# Purina Pro Grains for Pigeons



## Whitedove06 (Jul 7, 2009)

Hi! 2 weeks ago I bought Purina Pro Grains for Pigeons at a farm/feed store in Maryland. My goal was to buy a bigger supply of pigeon food, so I wouldn't have to run out to the pet store every 10 minutes to feed my birds.
Pro Grains is a blend of red millet, popcorn and other grains. On the back of the bag it says to supplement vitamins, as some of the mix is not nutritionally 'rounded'. The price was ok, about $17 for a 50lb bag.

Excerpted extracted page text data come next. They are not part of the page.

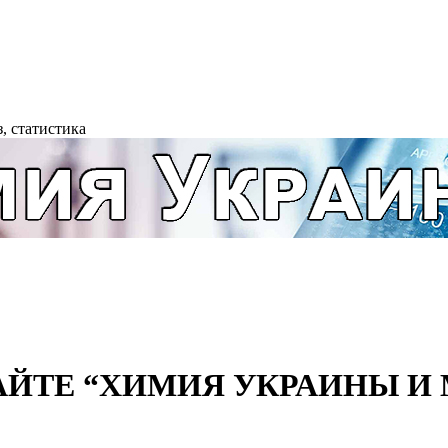
, статистика
АЙТЕ “ХИМИЯ УКРАИНЫ И М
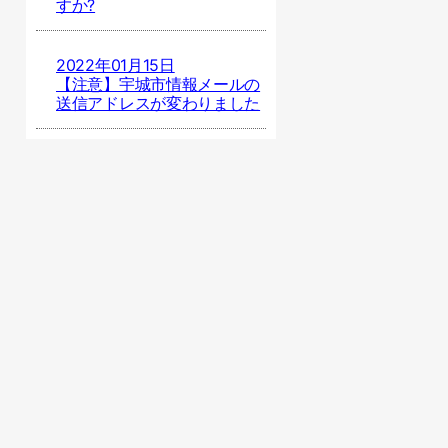
すか?
2022年01月15日
【注意】宇城市情報メールの
送信アドレスが変わりました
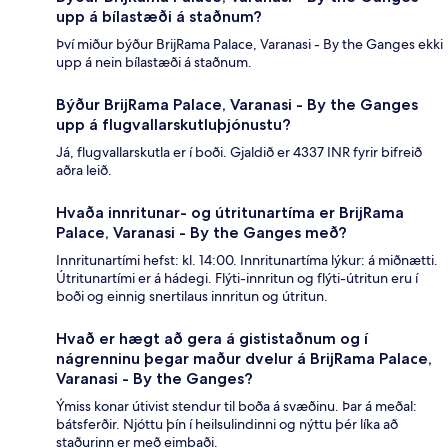
upp á bílastæði á staðnum?
Því miður býður BrijRama Palace, Varanasi - By the Ganges ekki
upp á nein bílastæði á staðnum.
Býður BrijRama Palace, Varanasi - By the Ganges
upp á flugvallarskutluþjónustu?
Já, flugvallarskutla er í boði. Gjaldið er 4337 INR fyrir bifreið
aðra leið.
Hvaða innritunar- og útritunartíma er BrijRama
Palace, Varanasi - By the Ganges með?
Innritunartími hefst: kl. 14:00. Innritunartíma lýkur: á miðnætti.
Útritunartími er á hádegi. Flýti-innritun og flýti-útritun eru í
boði og einnig snertilaus innritun og útritun.
Hvað er hægt að gera á gististaðnum og í
nágrenninu þegar maður dvelur á BrijRama Palace,
Varanasi - By the Ganges?
Ýmiss konar útivist stendur til boða á svæðinu. Þar á meðal:
bátsferðir. Njóttu þín í heilsulindinni og nýttu þér líka að
staðurinn er með eimbaði.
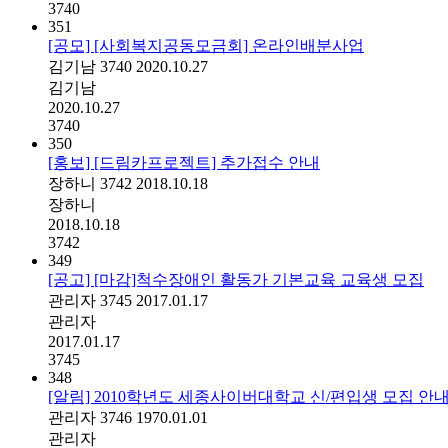
3740
351
[공모] [사회복지공동모금회] 온라인배분사업
김기남
3740
2020.10.27
김기남
2020.10.27
3740
350
[홍보] [드림카프로젝트] 추가접수 안내
장하니
3742
2018.10.18
장하니
2018.10.18
3742
349
[공고] [마감]척수장애인 활동가 기본교육 교육생 모집
관리자
3745
2017.01.17
관리자
2017.01.17
3745
348
[알림] 2010학년도 세종사이버대학교 신/편입생 모집 안
관리자
3746
1970.01.01
관리자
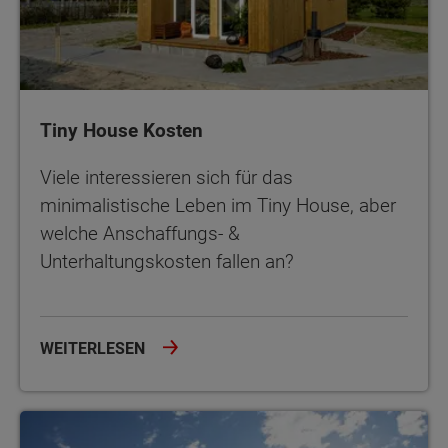
Tiny House Kosten
Viele interessieren sich für das
minimalistische Leben im Tiny House, aber
welche Anschaffungs- &
Unterhaltungskosten fallen an?
WEITERLESEN
Ein Tiny House bauen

Has anyone else tried this brand?

I do mix in other grains that are enriched (Nutraseed) and add a vitamin powder.
My pigeons like the small grains, but ignore the popcorn as they weren't raised on it. Far so good.

Dovey's Mom


----------



## spirit wings (Mar 29, 2008)

I have used it, and think it was fine for adult maintenance. I do like what I have now a bit better as it has alot of seeds and grains in it. its is lizzie mae feed and they have serveral different mixes to choose from, I was happy with it as it is very clean and fresh looking and the price was very good at 24.00 for 50lbs.. I order it through wild birds unlitmited. it comes from an omish mill, in Pa I do believe. for extra vitamins I put redcell for horses in their water a few times a week, I think they get more that way as the powderd vitamins need to stick to the seed for them to injest it, and usually need an oil to coat the seed with to make it stick.. I did not like using oil so just went with the vitamins for the water.


----------



## Rjcuraj (May 1, 2006)

*Purina Pigeon feed Pro -13*

Hello Dovey's Mom,
If you are paying $17.00 a bag that is great! I am paying $30.00 here in southern Virginia. Somebody is making money!

Have a good day!
Rick


----------